In a strategic move, Lupin Limited, a prominent player in the Indian pharmaceutical sector, has forged a significant partnership with Amman Pharmaceuticals Industries (Amman Pharma). The collaboration is set to exclusively market and commercialize Ranibizumab biosimilar, a drug analogous to Lucentis, across the Middle East and select territories. These territories include Jordan, Saudi Arabia, UAE, Iraq, Lebanon, and various GCC countries. The primary objective of this collaboration is to enhance patient access to cutting-edge healthcare solutions within the MENA region.

Ranibizumab, a pivotal medication in managing and treating neovascular age-related macular degeneration (AMD) and macular edema, holds the spotlight in this strategic alliance. Administered through direct injection into the eye, this biosimilar functions by impeding the growth of abnormal blood vessels in the eye. This, in turn, reduces leakage and prevents further damage to the retina.

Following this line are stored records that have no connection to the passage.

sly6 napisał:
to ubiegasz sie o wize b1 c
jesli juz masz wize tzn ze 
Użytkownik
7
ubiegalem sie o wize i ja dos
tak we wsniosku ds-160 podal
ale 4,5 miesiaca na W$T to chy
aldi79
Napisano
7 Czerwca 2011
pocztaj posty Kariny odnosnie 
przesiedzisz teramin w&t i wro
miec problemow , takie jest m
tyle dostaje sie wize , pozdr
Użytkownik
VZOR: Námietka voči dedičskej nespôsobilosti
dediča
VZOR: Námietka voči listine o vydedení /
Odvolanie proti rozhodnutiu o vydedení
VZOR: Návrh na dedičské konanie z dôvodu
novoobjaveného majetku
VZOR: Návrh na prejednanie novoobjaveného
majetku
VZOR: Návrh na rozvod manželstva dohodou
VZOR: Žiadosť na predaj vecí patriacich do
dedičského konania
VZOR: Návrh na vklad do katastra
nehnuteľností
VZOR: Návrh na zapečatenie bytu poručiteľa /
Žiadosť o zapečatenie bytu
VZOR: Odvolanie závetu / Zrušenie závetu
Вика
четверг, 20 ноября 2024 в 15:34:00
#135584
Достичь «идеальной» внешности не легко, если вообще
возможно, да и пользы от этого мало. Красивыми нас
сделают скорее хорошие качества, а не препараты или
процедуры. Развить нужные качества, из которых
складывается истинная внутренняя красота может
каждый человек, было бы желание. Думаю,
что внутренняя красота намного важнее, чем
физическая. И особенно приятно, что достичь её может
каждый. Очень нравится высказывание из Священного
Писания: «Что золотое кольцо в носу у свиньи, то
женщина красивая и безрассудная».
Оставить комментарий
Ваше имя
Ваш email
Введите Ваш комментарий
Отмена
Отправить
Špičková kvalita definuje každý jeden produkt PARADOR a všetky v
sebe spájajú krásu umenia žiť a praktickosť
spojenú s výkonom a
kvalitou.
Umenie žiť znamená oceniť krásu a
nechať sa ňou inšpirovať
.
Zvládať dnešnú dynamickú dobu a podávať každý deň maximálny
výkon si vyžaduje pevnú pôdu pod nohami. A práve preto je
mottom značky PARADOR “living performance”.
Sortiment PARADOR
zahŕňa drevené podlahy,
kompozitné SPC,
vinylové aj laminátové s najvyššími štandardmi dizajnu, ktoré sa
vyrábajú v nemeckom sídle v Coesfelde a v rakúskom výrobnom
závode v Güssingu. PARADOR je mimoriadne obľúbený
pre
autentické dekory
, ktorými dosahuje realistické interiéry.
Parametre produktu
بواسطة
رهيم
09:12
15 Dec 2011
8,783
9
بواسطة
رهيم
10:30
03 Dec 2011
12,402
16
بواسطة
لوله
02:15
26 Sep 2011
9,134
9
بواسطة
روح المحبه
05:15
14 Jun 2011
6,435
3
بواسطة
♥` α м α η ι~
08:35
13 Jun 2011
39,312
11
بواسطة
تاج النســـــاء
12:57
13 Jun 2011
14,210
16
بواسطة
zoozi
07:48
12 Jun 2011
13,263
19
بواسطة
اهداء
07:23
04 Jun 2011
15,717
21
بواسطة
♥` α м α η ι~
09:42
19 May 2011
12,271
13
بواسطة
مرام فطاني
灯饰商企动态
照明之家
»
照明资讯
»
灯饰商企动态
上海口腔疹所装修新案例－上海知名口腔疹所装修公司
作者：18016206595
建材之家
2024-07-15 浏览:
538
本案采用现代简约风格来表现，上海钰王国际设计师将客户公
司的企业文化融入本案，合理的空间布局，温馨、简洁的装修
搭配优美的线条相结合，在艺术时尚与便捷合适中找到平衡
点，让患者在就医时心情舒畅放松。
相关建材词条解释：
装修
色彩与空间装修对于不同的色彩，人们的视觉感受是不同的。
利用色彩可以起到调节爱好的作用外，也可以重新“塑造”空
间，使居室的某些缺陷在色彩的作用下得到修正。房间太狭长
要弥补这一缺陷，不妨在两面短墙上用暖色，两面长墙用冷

Lupin’s stellar Q2 results have set the stage for this strategic partnership. The company reported an impressive 3.77-fold year-on-year surge in consolidated net profit, reaching Rs 489.6 crore for the July-September quarter of the current financial year. Notably, Lupin’s North America sales for the quarter stood at Rs 18,66.6 crore, marking a substantial 40.4% increase compared to the same quarter the previous year. This segment contributed to 38% of Lupin’s global sales.

Despite a minor dip in share value, trading 1.08% lower at ₹1,191.50 on NSE, Lupin’s strategic moves in the pharmaceutical landscape continue to showcase its commitment to advancing healthcare solutions and expanding its global footprint.